Task statement – Go over the data and keep only the lines that include "todavía".

Records drawn from a dataset
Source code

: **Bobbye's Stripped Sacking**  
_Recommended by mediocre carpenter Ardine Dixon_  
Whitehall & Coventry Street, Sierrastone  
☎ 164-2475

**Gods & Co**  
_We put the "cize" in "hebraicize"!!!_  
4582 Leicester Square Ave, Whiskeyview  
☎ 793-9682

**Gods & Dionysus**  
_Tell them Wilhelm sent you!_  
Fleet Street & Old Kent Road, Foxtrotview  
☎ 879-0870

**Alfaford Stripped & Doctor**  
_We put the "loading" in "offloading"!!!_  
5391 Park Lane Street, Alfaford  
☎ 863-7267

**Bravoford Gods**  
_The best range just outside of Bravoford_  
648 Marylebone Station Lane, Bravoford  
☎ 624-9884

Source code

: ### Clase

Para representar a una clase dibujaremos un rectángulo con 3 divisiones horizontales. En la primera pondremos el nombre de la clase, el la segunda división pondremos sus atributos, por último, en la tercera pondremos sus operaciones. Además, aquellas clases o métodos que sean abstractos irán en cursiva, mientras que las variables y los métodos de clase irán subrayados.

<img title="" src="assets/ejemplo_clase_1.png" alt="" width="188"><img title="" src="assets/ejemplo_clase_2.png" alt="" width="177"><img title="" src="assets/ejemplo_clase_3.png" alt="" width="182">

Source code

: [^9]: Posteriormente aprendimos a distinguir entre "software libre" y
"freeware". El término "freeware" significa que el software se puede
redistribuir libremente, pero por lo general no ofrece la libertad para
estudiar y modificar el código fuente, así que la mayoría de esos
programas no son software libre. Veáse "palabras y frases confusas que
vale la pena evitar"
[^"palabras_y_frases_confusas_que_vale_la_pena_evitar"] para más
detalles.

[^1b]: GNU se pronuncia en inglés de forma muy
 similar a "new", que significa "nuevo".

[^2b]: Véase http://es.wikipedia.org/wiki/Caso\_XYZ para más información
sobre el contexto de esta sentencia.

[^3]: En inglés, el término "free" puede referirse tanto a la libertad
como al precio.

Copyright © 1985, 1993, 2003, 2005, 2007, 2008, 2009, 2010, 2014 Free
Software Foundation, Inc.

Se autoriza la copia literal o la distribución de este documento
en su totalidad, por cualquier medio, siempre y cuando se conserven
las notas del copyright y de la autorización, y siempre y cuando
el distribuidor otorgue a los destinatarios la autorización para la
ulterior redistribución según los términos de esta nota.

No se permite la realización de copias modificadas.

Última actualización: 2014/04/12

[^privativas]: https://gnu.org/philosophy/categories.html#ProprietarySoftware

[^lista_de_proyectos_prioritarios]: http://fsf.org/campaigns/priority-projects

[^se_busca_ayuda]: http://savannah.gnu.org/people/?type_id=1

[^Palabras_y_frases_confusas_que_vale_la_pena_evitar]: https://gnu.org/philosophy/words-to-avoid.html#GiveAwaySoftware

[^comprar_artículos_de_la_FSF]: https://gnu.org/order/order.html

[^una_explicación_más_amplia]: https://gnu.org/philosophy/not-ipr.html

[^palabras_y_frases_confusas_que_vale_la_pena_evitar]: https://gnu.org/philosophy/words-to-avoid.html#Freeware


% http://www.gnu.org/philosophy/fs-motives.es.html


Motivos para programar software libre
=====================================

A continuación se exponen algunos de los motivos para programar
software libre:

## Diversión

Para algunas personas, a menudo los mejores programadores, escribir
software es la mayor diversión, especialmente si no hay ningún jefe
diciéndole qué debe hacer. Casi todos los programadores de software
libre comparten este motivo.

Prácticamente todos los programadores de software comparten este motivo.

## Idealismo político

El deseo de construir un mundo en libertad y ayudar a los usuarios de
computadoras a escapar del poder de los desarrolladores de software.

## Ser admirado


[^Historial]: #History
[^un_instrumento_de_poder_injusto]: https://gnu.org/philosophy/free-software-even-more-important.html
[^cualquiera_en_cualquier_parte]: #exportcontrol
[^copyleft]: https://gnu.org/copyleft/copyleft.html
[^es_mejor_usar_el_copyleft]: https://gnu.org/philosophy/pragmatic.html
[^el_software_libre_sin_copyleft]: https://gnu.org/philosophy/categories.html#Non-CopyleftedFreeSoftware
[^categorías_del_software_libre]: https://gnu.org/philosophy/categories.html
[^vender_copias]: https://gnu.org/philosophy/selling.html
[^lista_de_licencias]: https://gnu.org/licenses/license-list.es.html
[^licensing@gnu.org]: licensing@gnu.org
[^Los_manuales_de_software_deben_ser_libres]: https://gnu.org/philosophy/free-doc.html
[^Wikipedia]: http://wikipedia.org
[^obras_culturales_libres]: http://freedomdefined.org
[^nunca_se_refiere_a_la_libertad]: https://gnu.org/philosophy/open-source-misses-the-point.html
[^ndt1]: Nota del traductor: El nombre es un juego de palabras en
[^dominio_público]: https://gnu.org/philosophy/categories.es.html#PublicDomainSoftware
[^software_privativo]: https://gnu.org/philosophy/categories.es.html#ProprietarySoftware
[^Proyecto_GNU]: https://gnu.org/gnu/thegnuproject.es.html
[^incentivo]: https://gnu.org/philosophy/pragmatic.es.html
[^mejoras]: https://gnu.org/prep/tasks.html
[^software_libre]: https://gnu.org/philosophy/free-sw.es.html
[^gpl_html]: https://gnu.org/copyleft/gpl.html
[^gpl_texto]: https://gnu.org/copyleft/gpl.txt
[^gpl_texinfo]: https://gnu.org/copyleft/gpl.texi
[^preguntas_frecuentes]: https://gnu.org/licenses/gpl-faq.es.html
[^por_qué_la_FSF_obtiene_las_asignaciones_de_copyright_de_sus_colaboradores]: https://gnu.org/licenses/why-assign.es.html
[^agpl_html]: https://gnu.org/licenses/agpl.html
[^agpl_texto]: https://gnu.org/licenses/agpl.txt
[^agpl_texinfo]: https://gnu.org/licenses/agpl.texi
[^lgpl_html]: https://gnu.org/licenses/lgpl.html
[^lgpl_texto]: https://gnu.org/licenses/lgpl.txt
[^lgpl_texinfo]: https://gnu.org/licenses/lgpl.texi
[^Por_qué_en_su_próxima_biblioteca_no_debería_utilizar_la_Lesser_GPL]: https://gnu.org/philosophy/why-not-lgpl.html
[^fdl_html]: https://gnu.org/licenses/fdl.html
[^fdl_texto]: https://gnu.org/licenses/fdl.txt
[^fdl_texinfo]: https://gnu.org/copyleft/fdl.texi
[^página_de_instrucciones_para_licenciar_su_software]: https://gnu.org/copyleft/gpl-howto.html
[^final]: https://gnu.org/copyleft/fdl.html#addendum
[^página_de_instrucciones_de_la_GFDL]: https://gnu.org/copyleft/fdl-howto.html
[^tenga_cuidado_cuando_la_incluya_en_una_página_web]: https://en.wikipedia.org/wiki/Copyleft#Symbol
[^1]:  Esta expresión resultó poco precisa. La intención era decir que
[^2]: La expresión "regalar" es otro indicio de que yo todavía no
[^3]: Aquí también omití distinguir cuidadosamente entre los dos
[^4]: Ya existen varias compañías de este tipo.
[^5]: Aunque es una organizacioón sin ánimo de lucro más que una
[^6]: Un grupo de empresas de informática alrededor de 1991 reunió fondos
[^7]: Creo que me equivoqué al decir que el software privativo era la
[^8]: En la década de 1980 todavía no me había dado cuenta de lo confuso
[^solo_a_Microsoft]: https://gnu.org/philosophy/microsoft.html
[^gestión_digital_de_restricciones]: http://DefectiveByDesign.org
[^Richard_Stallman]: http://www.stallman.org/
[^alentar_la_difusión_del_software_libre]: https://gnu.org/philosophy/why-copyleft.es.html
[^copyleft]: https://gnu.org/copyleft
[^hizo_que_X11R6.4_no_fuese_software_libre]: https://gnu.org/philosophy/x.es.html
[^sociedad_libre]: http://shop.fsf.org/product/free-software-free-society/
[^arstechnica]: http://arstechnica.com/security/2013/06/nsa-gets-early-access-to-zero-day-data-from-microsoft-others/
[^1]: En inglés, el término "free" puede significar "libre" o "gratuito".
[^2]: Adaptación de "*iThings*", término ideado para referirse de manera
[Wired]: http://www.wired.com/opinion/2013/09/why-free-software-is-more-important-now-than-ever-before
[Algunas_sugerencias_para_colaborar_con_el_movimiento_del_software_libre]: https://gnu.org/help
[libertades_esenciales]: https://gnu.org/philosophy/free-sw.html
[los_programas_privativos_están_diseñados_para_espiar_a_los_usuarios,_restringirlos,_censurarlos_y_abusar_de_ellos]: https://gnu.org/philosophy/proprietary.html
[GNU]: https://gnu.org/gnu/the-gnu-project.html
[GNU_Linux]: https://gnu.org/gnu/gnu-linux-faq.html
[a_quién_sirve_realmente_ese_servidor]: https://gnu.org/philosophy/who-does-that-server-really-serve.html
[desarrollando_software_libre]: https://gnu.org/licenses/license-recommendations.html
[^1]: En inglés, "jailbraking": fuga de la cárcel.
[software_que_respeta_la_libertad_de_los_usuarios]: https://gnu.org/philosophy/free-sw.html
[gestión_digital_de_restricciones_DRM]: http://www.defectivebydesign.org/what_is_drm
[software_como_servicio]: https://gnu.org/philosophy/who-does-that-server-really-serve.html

Task answer –
[^2]: La expresión "regalar" es otro indicio de que yo todavía no
[^8]: En la década de 1980 todavía no me había dado cuenta de lo confuso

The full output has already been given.